_Instructions for the task_:
Reproduce the entries in full and exactly. Pictures stay out.

START Entries supplied

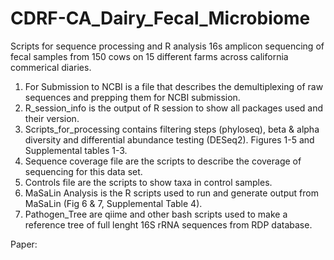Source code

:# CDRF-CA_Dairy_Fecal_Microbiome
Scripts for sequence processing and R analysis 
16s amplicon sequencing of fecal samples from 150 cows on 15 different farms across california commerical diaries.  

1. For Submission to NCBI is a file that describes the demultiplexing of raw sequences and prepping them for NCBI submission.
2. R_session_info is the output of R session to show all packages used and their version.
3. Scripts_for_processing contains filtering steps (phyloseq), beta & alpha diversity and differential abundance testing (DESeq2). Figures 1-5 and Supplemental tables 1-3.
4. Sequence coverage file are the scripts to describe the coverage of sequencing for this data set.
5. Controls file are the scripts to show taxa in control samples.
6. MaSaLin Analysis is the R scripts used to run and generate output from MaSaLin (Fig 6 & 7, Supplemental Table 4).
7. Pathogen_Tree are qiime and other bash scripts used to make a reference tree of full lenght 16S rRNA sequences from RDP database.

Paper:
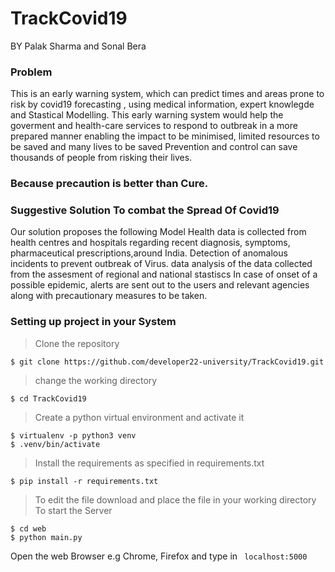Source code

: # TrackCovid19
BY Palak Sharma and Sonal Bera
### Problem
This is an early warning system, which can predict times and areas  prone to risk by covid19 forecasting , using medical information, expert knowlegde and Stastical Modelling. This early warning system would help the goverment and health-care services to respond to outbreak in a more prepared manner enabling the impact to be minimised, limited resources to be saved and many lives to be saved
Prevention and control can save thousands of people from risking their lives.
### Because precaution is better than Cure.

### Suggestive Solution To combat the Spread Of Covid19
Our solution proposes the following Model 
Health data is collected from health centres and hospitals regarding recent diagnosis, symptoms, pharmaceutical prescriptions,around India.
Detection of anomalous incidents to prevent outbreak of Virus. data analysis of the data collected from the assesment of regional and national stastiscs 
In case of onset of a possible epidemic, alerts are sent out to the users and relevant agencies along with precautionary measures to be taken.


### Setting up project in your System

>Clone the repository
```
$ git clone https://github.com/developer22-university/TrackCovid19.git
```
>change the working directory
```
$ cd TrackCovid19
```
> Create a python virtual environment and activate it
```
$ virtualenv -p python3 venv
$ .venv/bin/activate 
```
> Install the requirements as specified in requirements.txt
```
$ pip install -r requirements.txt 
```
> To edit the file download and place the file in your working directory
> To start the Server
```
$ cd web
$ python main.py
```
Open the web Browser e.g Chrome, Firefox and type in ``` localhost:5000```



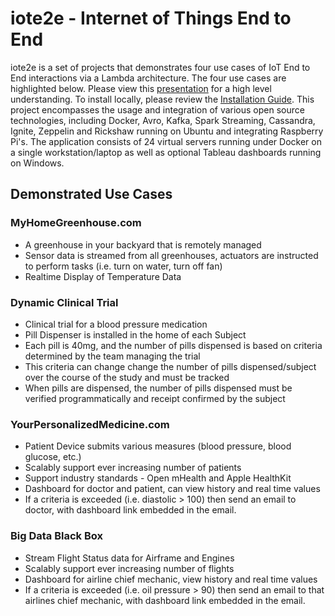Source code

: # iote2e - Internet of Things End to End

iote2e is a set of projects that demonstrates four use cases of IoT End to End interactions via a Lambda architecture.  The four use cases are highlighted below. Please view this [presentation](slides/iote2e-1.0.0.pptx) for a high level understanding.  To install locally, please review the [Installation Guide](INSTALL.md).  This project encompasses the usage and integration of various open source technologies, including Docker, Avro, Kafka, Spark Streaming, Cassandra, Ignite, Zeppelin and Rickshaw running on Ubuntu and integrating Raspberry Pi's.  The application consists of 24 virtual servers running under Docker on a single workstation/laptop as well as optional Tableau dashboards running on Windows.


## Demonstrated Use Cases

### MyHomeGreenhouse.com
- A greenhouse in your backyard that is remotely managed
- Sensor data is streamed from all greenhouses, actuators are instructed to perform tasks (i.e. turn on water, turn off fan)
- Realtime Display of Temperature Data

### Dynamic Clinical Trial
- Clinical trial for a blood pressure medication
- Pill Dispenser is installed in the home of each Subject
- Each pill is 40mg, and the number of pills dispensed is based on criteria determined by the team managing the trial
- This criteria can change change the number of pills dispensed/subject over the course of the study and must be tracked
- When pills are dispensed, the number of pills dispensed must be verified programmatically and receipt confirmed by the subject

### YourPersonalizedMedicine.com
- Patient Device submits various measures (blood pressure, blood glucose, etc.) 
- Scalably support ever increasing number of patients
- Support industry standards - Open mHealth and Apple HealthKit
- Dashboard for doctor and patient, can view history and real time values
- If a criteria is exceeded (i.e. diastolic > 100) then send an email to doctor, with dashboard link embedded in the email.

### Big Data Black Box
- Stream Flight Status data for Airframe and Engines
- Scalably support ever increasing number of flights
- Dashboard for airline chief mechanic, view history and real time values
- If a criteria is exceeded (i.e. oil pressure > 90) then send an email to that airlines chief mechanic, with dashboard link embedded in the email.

END Entries supplied

_Output_:
Source code

:# CDRF-CA_Dairy_Fecal_Microbiome
Scripts for sequence processing and R analysis 
16s amplicon sequencing of fecal samples from 150 cows on 15 different farms across california commerical diaries.  

1. For Submission to NCBI is a file that describes the demultiplexing of raw sequences and prepping them for NCBI submission.
2. R_session_info is the output of R session to show all packages used and their version.
3. Scripts_for_processing contains filtering steps (phyloseq), beta & alpha diversity and differential abundance testing (DESeq2). Figures 1-5 and Supplemental tables 1-3.
4. Sequence coverage file are the scripts to describe the coverage of sequencing for this data set.
5. Controls file are the scripts to show taxa in control samples.
6. MaSaLin Analysis is the R scripts used to run and generate output from MaSaLin (Fig 6 & 7, Supplemental Table 4).
7. Pathogen_Tree are qiime and other bash scripts used to make a reference tree of full lenght 16S rRNA sequences from RDP database.

Paper:
Source code

: # TrackCovid19
BY Palak Sharma and Sonal Bera
### Problem
This is an early warning system, which can predict times and areas  prone to risk by covid19 forecasting , using medical information, expert knowlegde and Stastical Modelling. This early warning system would help the goverment and health-care services to respond to outbreak in a more prepared manner enabling the impact to be minimised, limited resources to be saved and many lives to be saved
Prevention and control can save thousands of people from risking their lives.
### Because precaution is better than Cure.

### Suggestive Solution To combat the Spread Of Covid19
Our solution proposes the following Model 
Health data is collected from health centres and hospitals regarding recent diagnosis, symptoms, pharmaceutical prescriptions,around India.
Detection of anomalous incidents to prevent outbreak of Virus. data analysis of the data collected from the assesment of regional and national stastiscs 
In case of onset of a possible epidemic, alerts are sent out to the users and relevant agencies along with precautionary measures to be taken.


### Setting up project in your System

>Clone the repository
```
$ git clone https://github.com/developer22-university/TrackCovid19.git
```
>change the working directory
```
$ cd TrackCovid19
```
> Create a python virtual environment and activate it
```
$ virtualenv -p python3 venv
$ .venv/bin/activate 
```
> Install the requirements as specified in requirements.txt
```
$ pip install -r requirements.txt 
```
> To edit the file download and place the file in your working directory
> To start the Server
```
$ cd web
$ python main.py
```
Open the web Browser e.g Chrome, Firefox and type in ``` localhost:5000```



Source code

: # iote2e - Internet of Things End to End

iote2e is a set of projects that demonstrates four use cases of IoT End to End interactions via a Lambda architecture.  The four use cases are highlighted below. Please view this [presentation](slides/iote2e-1.0.0.pptx) for a high level understanding.  To install locally, please review the [Installation Guide](INSTALL.md).  This project encompasses the usage and integration of various open source technologies, including Docker, Avro, Kafka, Spark Streaming, Cassandra, Ignite, Zeppelin and Rickshaw running on Ubuntu and integrating Raspberry Pi's.  The application consists of 24 virtual servers running under Docker on a single workstation/laptop as well as optional Tableau dashboards running on Windows.


## Demonstrated Use Cases

### MyHomeGreenhouse.com
- A greenhouse in your backyard that is remotely managed
- Sensor data is streamed from all greenhouses, actuators are instructed to perform tasks (i.e. turn on water, turn off fan)
- Realtime Display of Temperature Data

### Dynamic Clinical Trial
- Clinical trial for a blood pressure medication
- Pill Dispenser is installed in the home of each Subject
- Each pill is 40mg, and the number of pills dispensed is based on criteria determined by the team managing the trial
- This criteria can change change the number of pills dispensed/subject over the course of the study and must be tracked
- When pills are dispensed, the number of pills dispensed must be verified programmatically and receipt confirmed by the subject

### YourPersonalizedMedicine.com
- Patient Device submits various measures (blood pressure, blood glucose, etc.) 
- Scalably support ever increasing number of patients
- Support industry standards - Open mHealth and Apple HealthKit
- Dashboard for doctor and patient, can view history and real time values
- If a criteria is exceeded (i.e. diastolic > 100) then send an email to doctor, with dashboard link embedded in the email.

### Big Data Black Box
- Stream Flight Status data for Airframe and Engines
- Scalably support ever increasing number of flights
- Dashboard for airline chief mechanic, view history and real time values
- If a criteria is exceeded (i.e. oil pressure > 90) then send an email to that airlines chief mechanic, with dashboard link embedded in the email.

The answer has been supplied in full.